> _EXERCISE DETAILS_: Could you render every line of the material below as a numbered list, leaving out the blank lines?

> _SUPPLIED MATERIAL_:
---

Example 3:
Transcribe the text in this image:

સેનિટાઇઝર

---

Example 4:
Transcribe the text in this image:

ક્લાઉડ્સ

> _TASK ANSWER_:
1. ---
2. Example 3:
3. Transcribe the text in this image:
4. સેનિટાઇઝર
5. ---
6. Example 4:
7. Transcribe the text in this image:
8. ક્લાઉડ્સ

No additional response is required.